• _Document section_
↓

Shocker! Intelligence Comes to the HR Department

Bob Goldman on

It's artificial intelligence to be sure, but let's be honest here. Putting even a smidgen of computer-generated brainpower in a part of your company famous for empty-headed decision making has to be an improvement.

Or does it?

It shouldn't be a surprise that HR has lagged in the technology adoption that has affected every other department in your company. Accounting would grind to a halt without the number-crunching power of Excel. Sales would flounder without the customer-contact facility of Zoom. And Marketing would be a bunch of clueless doofuses, walking into walls, without the vital learning provided by ABCmouse.

But the role of HR is to bring the "human touch" to the soulless corporate workplace. This may be why the earliest attempts to bring automation to the department have failed. Even the most promising efforts, like employing a warehouse inventory robot to roam the office, using its mechanical arm to pluck employees from their desks and ship them off for recycling, was eventually abandoned, due to increased postage costs.

But now, finally, HR has a powerful software solution for its unique challenges -- the artificial-intelligence superstar, a Generative Pre-Training Transformer -- ChatGPT to its friends.

I learned about the move to put AI in HR thanks to an unsolicited email invitation to a one-hour, $149 training course, "ChatGPT & HR: A Primer on Training the ChatGPT Tool."


And what do you learn in an AI in HR course?

↑

• _Required action 1_
List every software program or app that the column about AI in HR names.
• _Required action 2_
In the column about AI in HR, what did the emailed training course cost, and how long was it?
• _Required action 3_
Pick up the column about AI coming to HR right after its last sentence, and keep its joking tone.

• _Dataset entries_
↓

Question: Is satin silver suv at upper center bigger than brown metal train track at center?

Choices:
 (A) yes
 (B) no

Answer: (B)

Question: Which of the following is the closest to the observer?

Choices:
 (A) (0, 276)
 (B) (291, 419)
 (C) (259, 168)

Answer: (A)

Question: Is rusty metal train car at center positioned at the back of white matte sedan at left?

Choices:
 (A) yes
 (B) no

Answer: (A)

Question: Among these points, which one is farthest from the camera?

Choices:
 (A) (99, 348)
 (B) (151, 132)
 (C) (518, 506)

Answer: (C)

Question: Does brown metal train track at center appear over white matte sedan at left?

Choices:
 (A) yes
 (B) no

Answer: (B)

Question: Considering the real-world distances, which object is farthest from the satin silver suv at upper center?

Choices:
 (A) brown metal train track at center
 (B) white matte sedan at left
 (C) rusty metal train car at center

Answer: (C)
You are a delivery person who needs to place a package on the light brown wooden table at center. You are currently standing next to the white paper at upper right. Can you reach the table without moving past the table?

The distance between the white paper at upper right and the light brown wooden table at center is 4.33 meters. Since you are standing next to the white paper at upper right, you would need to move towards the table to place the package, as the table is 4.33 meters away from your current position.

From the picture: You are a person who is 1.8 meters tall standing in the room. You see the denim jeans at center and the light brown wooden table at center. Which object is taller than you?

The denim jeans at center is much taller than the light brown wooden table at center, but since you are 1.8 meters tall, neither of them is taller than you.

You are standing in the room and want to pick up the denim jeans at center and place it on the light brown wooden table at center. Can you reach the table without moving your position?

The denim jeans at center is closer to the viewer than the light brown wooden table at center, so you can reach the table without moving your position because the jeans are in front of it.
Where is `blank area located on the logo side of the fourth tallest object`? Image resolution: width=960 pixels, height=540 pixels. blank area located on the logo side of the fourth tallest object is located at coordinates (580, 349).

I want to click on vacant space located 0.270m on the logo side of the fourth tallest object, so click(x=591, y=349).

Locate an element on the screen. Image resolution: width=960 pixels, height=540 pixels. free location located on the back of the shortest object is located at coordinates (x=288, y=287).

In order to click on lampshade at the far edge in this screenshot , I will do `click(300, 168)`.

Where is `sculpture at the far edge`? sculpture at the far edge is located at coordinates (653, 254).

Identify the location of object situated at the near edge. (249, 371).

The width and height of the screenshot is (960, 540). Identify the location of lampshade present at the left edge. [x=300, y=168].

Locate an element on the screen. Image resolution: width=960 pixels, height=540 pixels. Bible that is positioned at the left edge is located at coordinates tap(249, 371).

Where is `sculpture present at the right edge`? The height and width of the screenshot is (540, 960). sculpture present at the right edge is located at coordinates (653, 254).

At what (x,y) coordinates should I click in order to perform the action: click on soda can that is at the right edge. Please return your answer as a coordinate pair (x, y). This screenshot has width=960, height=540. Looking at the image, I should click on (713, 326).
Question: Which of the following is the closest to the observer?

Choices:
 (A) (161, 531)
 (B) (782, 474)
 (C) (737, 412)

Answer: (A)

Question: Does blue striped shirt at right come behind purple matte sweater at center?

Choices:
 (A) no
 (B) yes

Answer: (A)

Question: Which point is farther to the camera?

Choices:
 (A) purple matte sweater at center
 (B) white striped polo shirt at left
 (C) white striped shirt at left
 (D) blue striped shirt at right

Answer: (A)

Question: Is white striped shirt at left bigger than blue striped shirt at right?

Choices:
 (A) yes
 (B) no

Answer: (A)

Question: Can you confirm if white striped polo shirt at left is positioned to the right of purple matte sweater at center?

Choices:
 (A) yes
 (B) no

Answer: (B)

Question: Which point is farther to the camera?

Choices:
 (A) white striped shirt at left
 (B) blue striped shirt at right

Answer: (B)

↑

• _Written answer 1_
Excel, Zoom, ABCmouse, ChatGPT

• _Written answer 2_
It cost $149 and lasted one hour.

• _Written answer 3_
Your first lesson is an "overview of the training process involved in preparing the ChatGPT tool for use in your organization." Like a newborn, your AI program comes tabula rasa. Like a parent, you must teach your know-nothing software about the way your company operates, which is interesting in itself -- the department whose job is training people now has to devote its time to training computers.

But train you must. How else will the AI program learn the kind of cringing toadies the bosses want to hire and what kind of hard-charging strivers will be fired the instant it looks like they are out for a manager's job? You'll also have to teach the program how to refuse requests for time off and how to reject an expense account ($1.95 for lunch? Ridiculous!) ChatGPT doesn't go to lunch and it never takes vacations. Best of all, ChatGPT doesn't refuse to go back to the office. It knows it's more productive working closely with other AI programs out to take over the world.

When your AI program is not busy rejecting expense reports and denying vacation requests, it will be busy "creating compelling job descriptions, developing engaging social media posts for recruitment campaigns and streamlining interactions for managing current employees."